▸ **Document section**
^^^^^^^^

{smcl}
{* *! version 30aug2024}{...}
{viewerjumpto "Syntax" "ddml_init##syntax"}{...}
{viewerjumpto "Options" "ddml_init##options"}{...}
{viewerjumpto "Installation" "ddml_init##installation"}{...}
{viewerjumpto "References" "ddml_init##references"}{...}
{viewerjumpto "Authors" "ddml_init##authors"}{...}
{vieweralsosee "ddml main page" "ddml"}{...}
{vieweralsosee "Other" "ddml_init##also_see"}{...}
{hline}
{cmd:help ddml init, ddml eq, ddml sample}{right: v1.4.4}
{hline}

{title:ddml init, eq and sample commands for Double Debiased Machine Learning}

{pstd}
{opt ddml} implements algorithms for causal inference aided by supervised
machine learning as proposed in 
{it:Double/debiased machine learning for treatment and structural parameters}
(Econometrics Journal, 2018). Five different models are supported, allowing for 
binary or continuous treatment variables and endogeneity, high-dimensional 
controls and/or instrumental variables. 

{pstd}
{opt ddml init} {it:model} initializes the model,
where {it:model} is either {it:partial}, {it:iv}, {it:interactive}, {it:fiv}, or {it:interactiveiv}.

^^^^^^^^

▸ **Exercise tasks**
(A) Answer these questions about the ddml init help page:
(i) What version number is shown at the right of the help header line?
(ii) In which journal and year was the method that ddml implements proposed?
(iii) What five values can {it:model} take in {opt ddml init}?
(B) Write the next part of the ddml init help page, picking up after its last line.

▸ **Records shown**
^^^^^^^^

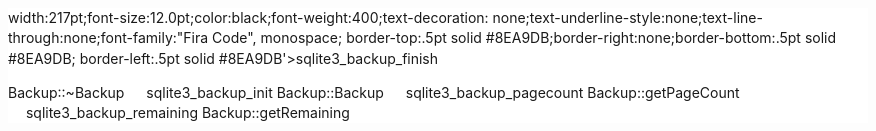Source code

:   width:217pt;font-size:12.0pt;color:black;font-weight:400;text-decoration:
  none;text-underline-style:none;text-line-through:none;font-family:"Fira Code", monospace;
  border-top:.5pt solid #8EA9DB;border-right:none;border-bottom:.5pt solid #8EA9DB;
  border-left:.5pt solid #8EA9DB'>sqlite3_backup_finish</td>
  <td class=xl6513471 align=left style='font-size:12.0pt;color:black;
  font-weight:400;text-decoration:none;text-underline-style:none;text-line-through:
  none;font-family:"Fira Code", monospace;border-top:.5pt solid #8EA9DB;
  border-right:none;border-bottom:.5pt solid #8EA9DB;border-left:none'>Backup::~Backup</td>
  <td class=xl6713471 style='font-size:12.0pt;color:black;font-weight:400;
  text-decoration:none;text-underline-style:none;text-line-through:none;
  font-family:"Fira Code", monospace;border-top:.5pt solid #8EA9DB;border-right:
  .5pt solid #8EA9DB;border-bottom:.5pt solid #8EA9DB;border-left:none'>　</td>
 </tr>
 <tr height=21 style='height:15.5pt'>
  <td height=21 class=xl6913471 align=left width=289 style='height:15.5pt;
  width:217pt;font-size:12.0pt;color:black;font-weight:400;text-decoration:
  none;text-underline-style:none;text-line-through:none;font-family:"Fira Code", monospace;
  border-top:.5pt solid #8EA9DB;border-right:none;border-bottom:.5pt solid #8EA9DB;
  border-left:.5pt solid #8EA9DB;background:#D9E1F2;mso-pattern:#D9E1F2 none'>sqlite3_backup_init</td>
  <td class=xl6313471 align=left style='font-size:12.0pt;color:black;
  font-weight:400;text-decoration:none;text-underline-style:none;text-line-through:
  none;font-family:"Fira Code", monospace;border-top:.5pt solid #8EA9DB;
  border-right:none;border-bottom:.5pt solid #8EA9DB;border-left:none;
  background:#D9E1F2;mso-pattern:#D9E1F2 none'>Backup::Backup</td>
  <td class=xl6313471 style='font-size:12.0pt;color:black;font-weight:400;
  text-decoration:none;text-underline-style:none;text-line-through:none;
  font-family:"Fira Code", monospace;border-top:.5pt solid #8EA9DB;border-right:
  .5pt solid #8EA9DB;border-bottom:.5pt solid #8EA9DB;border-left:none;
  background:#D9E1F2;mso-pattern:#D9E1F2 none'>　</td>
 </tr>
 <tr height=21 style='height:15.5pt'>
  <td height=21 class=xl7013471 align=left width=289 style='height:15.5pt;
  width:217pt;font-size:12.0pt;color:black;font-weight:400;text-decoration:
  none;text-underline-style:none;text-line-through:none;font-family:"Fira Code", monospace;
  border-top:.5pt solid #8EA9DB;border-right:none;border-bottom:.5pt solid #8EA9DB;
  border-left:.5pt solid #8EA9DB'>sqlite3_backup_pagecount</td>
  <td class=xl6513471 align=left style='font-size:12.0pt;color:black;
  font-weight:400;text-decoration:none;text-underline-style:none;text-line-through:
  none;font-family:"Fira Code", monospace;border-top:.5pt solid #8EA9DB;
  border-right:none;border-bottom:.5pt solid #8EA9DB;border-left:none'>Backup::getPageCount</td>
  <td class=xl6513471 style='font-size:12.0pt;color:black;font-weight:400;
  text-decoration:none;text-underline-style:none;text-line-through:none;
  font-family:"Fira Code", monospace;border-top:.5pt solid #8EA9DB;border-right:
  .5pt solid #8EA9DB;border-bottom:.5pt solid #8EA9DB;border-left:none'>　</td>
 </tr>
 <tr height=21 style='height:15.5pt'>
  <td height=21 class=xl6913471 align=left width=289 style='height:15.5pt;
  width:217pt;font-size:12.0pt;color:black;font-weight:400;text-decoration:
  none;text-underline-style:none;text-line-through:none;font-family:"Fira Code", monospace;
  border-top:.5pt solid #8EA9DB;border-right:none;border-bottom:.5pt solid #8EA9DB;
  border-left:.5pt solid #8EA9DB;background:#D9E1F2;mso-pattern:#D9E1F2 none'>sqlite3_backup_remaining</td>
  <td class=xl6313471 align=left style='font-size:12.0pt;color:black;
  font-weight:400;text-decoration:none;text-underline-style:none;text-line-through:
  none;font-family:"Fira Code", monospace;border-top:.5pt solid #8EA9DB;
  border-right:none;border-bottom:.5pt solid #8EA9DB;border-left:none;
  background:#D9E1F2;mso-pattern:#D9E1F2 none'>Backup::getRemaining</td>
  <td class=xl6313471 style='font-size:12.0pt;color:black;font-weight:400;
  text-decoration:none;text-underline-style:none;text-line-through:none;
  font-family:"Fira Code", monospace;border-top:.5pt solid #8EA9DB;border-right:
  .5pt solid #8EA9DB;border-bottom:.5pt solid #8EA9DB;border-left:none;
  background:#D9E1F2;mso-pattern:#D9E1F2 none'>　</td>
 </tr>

^^^^^^^^

▸ **Expected results**
(A)
(i) v1.4.4
(ii) Econometrics Journal, 2018
(iii) partial, iv, interactive, fiv, interactiveiv

(B)
{pstd}
{cmd: ddml eq: command} adds supervised ML programs for estimating conditional expectations,
where {it:eq} is the conditional expectation to be estimated (e.g., {it:E[Y|X]})
and {it:command} is a supported supervised ML program.

{pstd}
{opt ddml sample} adds cross-fitting repetitions to an existing and possibly already-estimated model.


{marker syntax}{...}
{title:Syntax}

{p 8 14}{cmd:ddml init}
{it:model} [if] [in]
[ , {opt mname(name)}
{opt prefix}
{opt kfolds(integer)}
{opt fcluster(varname)}
{opt foldvar(varlist)}
{opt reps(integer)} 
{opt norandom}
{opt tabfold}
{opt vars(varlist)}{bind: ]}

{pstd}
where {it:model} is either {it:partial}, {it:iv}, {it:interactive}, {it:fiv}, {it:interactiveiv}.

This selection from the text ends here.